> [Text excerpt]:
=== Begin Enclosure ===

So below are my questions
1) Will setting 4 brokers per host with different ports and different log
data directories be beneficial to use all the available space?
2) Will there be any disadvantage using multiple brokers on same host?
3) If partition count is set to 2 per topic. Having multiple brokers on
each machine , multiply the partition count per machine? i.e with 4 brokers
per machine on 5 machines will generate 2*4*5 = 40 partitions per topic?
4) Is there a way to use all the directories from a single broker?

Thanks and Regards
Ravi


Re: Recommendation for number of brokers on kafka(0.7.2) hosts

2013-10-01 Thread rk vishu
Thank you Neha for the suggestion.


On Tue, Oct 1, 2013 at 1:50 PM, Neha Narkhede wrote:

> 1) Will setting 4 brokers per host with different ports and different log
> data directories be beneficial to use all the available space?

=== End Enclosure ===

[Stored records]
=== Begin Enclosure ===

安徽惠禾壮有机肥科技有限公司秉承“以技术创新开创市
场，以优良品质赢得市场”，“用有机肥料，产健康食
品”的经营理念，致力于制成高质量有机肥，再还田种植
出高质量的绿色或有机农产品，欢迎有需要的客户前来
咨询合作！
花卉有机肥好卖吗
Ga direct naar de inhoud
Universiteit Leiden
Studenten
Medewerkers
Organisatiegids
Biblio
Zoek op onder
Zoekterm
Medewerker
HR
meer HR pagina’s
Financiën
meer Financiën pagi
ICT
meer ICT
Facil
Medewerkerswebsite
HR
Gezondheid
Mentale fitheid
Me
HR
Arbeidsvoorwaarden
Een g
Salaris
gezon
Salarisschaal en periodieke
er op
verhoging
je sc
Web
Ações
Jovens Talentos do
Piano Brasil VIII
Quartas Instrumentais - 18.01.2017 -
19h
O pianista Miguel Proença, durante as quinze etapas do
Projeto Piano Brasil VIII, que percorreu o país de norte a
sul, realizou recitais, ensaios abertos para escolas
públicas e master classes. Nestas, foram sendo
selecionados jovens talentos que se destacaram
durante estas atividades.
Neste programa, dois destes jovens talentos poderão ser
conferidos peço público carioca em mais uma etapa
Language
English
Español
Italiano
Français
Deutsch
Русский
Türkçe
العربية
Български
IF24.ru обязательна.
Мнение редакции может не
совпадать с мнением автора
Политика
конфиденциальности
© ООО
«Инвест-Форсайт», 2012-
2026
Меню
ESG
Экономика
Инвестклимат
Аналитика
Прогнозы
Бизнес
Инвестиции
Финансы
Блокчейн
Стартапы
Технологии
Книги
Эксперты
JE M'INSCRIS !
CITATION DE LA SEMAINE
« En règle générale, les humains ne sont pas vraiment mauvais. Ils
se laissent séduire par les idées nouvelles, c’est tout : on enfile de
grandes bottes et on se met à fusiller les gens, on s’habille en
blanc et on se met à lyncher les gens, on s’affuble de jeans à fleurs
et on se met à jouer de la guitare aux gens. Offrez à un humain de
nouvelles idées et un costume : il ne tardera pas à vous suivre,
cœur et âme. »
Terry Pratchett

=== End Enclosure ===
=== Begin Enclosure ===

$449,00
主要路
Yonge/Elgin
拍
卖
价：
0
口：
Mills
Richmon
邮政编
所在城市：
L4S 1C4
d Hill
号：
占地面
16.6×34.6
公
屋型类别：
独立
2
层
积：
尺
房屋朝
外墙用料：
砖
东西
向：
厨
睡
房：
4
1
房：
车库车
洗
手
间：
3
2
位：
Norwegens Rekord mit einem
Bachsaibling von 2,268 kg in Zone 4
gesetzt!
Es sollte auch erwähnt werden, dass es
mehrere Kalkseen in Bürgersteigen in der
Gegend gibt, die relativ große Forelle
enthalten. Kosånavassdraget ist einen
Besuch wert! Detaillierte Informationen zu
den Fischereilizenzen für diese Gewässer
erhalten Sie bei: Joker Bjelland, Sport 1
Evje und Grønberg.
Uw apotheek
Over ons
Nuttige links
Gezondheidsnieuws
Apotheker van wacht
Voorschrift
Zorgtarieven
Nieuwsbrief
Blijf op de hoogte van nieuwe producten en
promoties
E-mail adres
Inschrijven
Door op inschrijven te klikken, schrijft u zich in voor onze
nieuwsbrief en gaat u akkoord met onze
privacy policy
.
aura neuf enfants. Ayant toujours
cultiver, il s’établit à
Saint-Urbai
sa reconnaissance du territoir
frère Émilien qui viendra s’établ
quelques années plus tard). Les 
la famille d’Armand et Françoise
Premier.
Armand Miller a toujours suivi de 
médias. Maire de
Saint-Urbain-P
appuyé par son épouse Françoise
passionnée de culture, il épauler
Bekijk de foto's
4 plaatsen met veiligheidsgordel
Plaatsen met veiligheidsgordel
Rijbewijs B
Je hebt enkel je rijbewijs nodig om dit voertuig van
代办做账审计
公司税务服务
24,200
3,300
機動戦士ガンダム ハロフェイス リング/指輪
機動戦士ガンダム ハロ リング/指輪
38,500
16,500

=== End Enclosure ===

> [Goal of the exercise]:
Answer these about the Kafka thread excerpt:
(a) How many brokers per host does the first question propose setting up?
(b) Which Kafka version appears in the reply's subject line?
(c) Whom does rk vishu thank for the suggestion?
The listing plays no part in this.

> [Solution to the exercise]:
(a) 4
(b) 0.7.2
(c) Neha